一个 loop contract 至少应该说明: 它负责什么、不负责什么, 何时触发, 每轮读什么, 产出什么 artifact, 怎么去重, 怎么升级给人, timeline 写在哪里. 如果这些都没有, 你只有一个 prompt, 还没有一个 loop.

11) Loop market: 样例比定义更有用

loops! 可以理解成一个 loop market: 它收集的不是“提示词灵感”, 而是一组可以复制的 closed-loop workflow. 它首页那句定位很准确: 每个 loop 都应该包含 trigger、feedback gate 和 exit condition, 让 agent 能 self-pace 到工作完成. 这比抽象定义更容易看出 loop 该怎么写.

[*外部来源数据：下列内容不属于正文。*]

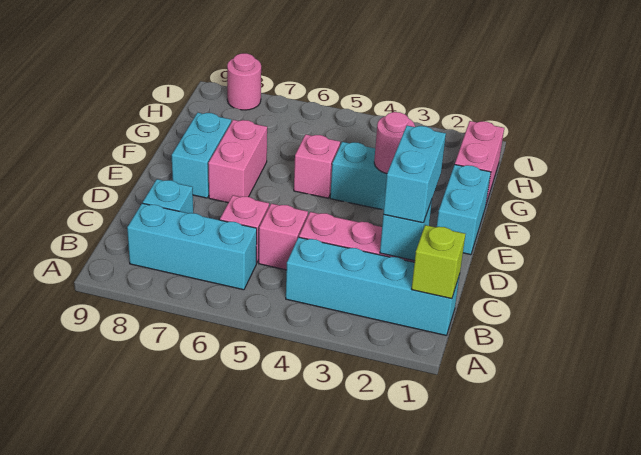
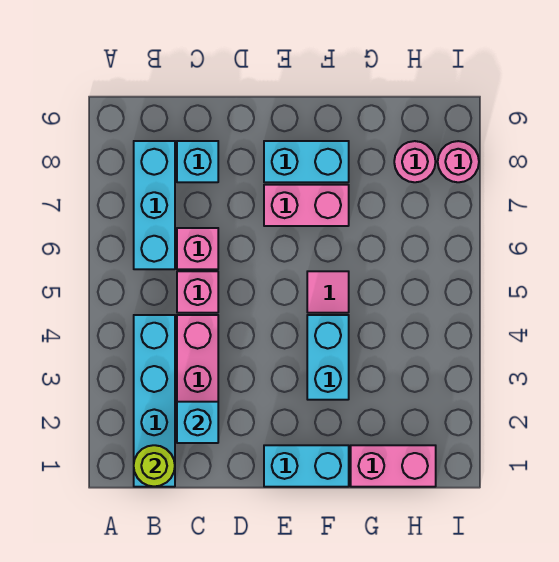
lime brick B1 level 2 -> lime round brick B1 level 2
cyan brick C2:D2 level 3 -> none
pink round brick F3 level 2 -> pink round brick H8 level 1
pink brick F5 level 1 -> pink tile F5 level 1

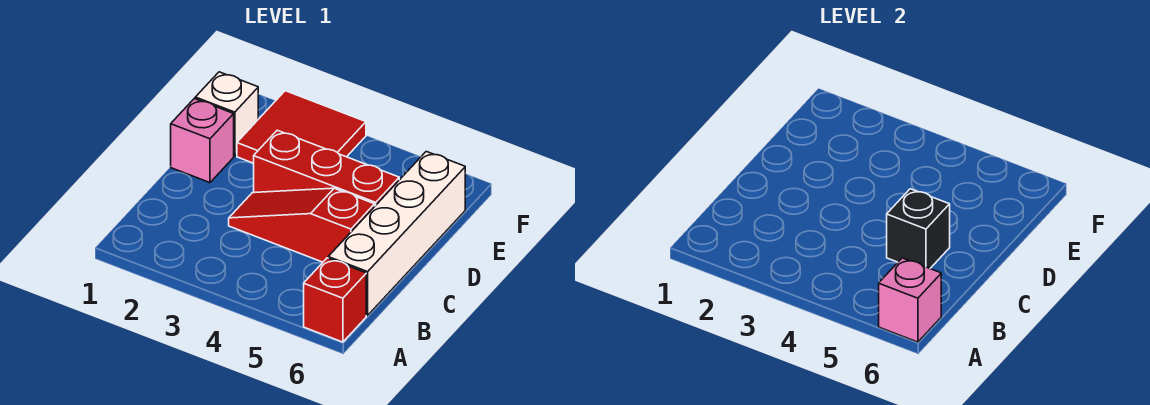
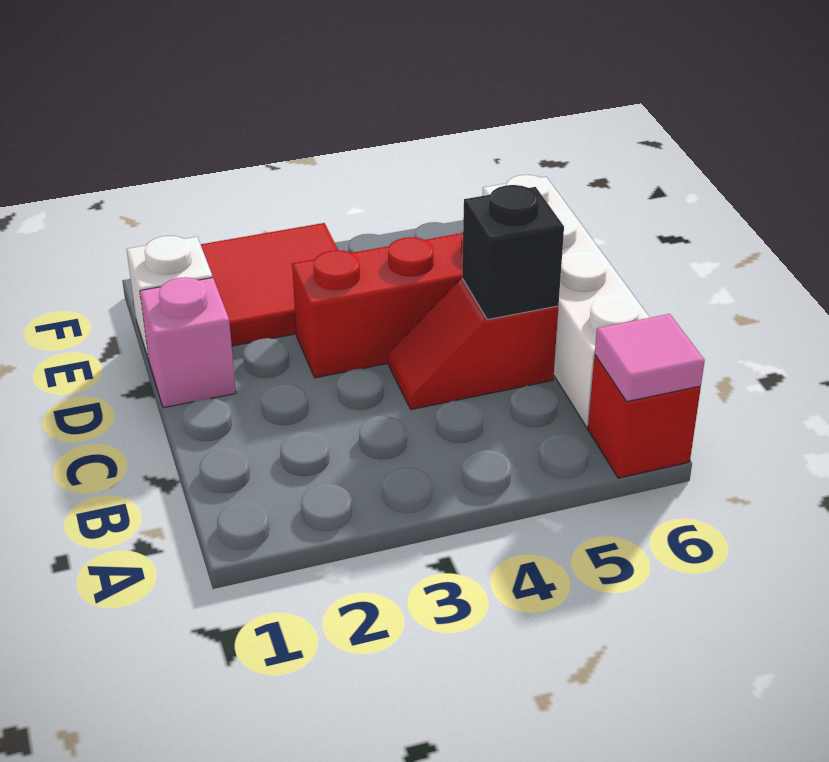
pink brick A6 level 2 -> pink tile A6 level 2
red slope C3:C5 level 1 top 5 -> red slope C4:C5 level 1 top 5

Pre-Commit Guard 是其中一个小而完整的例子. 它的目标是: commit 前测试必须是绿的. 触发点是 git commit intent, 检查命令是 npm test, 退出条件是 tests exit 0 before each commit.

它的 loop 大概是:

detect commit intent
run npm test
if red, fix failures and rerun
if green, allow commit

这里有两点值得学. 第一, 它是 event-driven, 不是 schedule-driven. 不是每 5 分钟跑一次测试, 而是在危险动作 commit 之前触发. 第二, 它的 guardrails 明确禁止 agent 为了过关而篡改规则: 不能改 check command, 不能 skip/disable tests, 不能删断言或改成 always-pass, 优先修 production code, 多轮失败后要报告 blocker.

这就是 feedback gate 的最小形态: 不只是“检查 npm test”, 还规定了检查失败后允许怎么做、不允许怎么做. 没有后半部分, agent 很容易 Goodhart: 你量什么, 它就优化什么, 哪怕优化方式不是你想要的.

这个 market 的价值不在于每个 loop 都能原封不动拿来用, 而在于它把 loop 的结构暴露得很直白: manual、event、interval 是不同触发类型; Between iterations run 是反馈门; Exit when 是停止条件; hardened loop 会额外写 anti-gaming guardrails. 如果你不知道自己的 loop 怎么写, 可以先从这些样例反推: 我的触发点是什么, 每轮必须读哪个外部事实, 哪个条件算真的完成, agent 为了过关时绝对不能改什么.

12) maker/checker 分离, 但别迷信

很多 loop 设计都会引入 sub-agent 或独立 verifier. 这个方向是对的: 写代码的 agent 很容易给自己的作业放水. Claude /goal 用小模型判断 done, Codex goal 要求 update_goal complete 只能在目标真正达成时调用, template 里的 /pr skill 也要求 fresh verifier sub-agent 驱动真实 app 验证功能, 然后主 agent 再跑 type-check、lint、unit、e2e.

但这里不能迷信: 两个 LLM 不是两个真正独立的审计员. 它们可能有相同盲区、相同过度自信、相同训练偏差. Verifier 能抓到很多低级错, 但不能替代工程判断. 尤其是架构方向、权限边界、支付鉴权、数据一致性这类问题, 不能因为“另一个 agent 也说可以”就放心合并.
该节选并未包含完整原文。